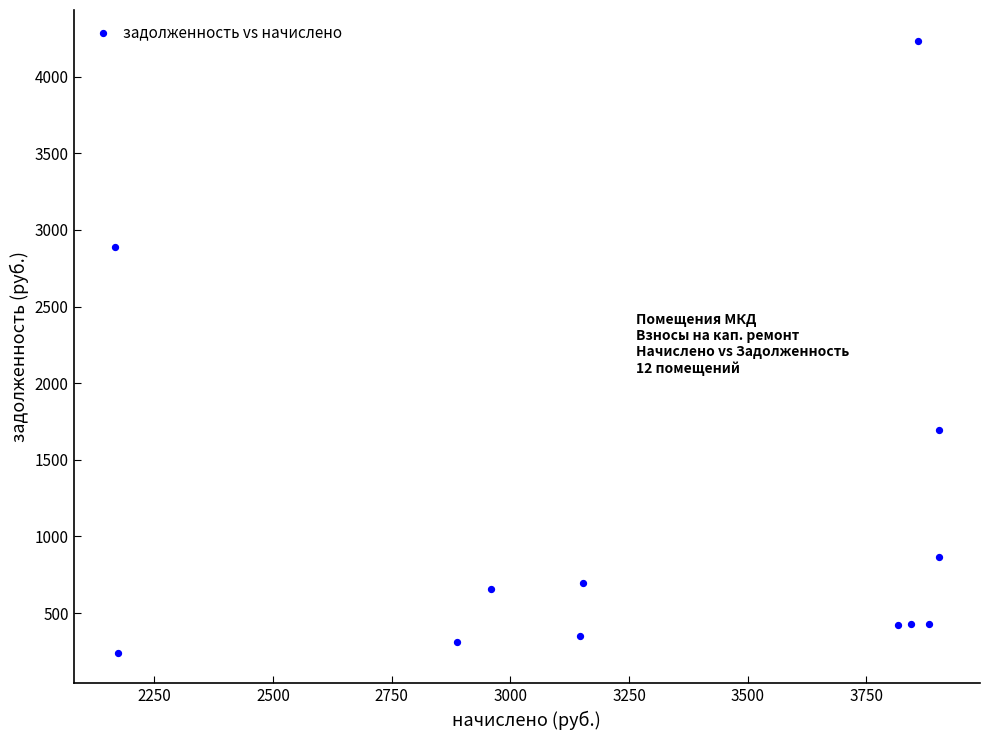

What is the range of Y values (max minus min)?

3993.0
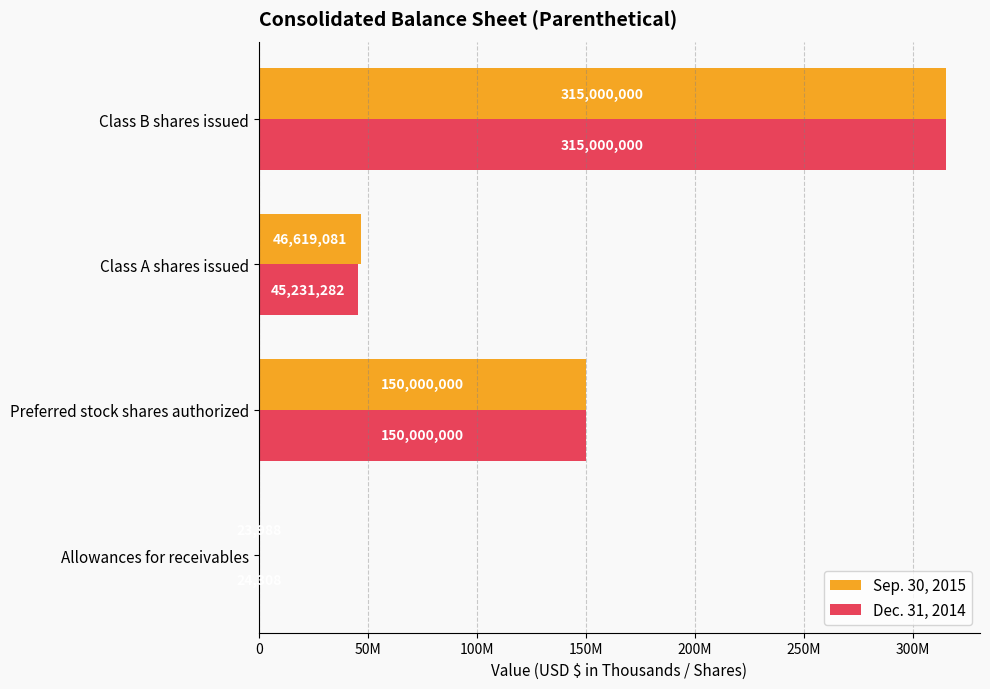

What are all the series names shown in the legend?

Sep. 30, 2015, Dec. 31, 2014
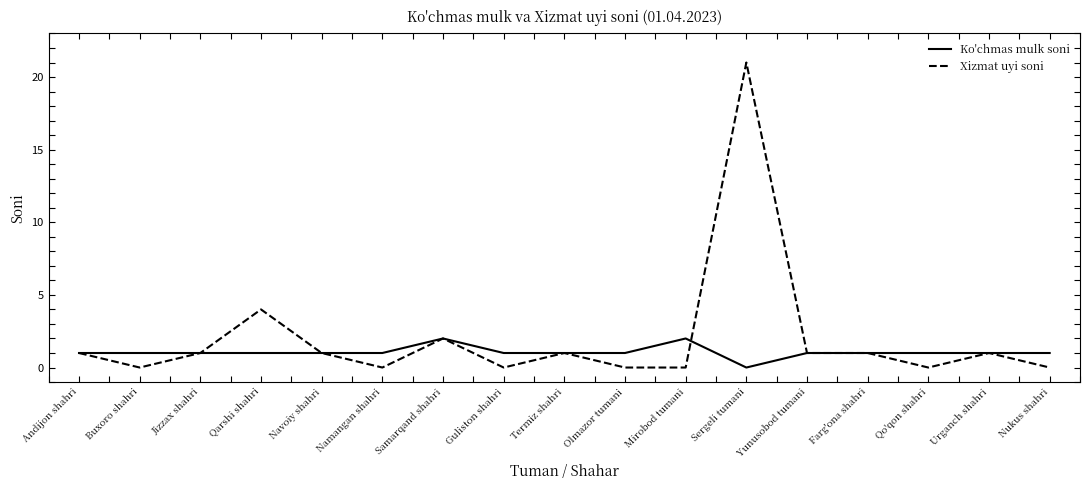

List the series in order of their overall mean, lowest first.

Ko'chmas mulk soni, Xizmat uyi soni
····················
| TO-DO ITEM |
Gather every line of the listing above that contains the string "What", and copy each one. Only matches with the same uppercase and lowercase letters count.

| SOLUTION BELOW |
What is the range of Y values (max minus min)?
What are all the series names shown in the legend?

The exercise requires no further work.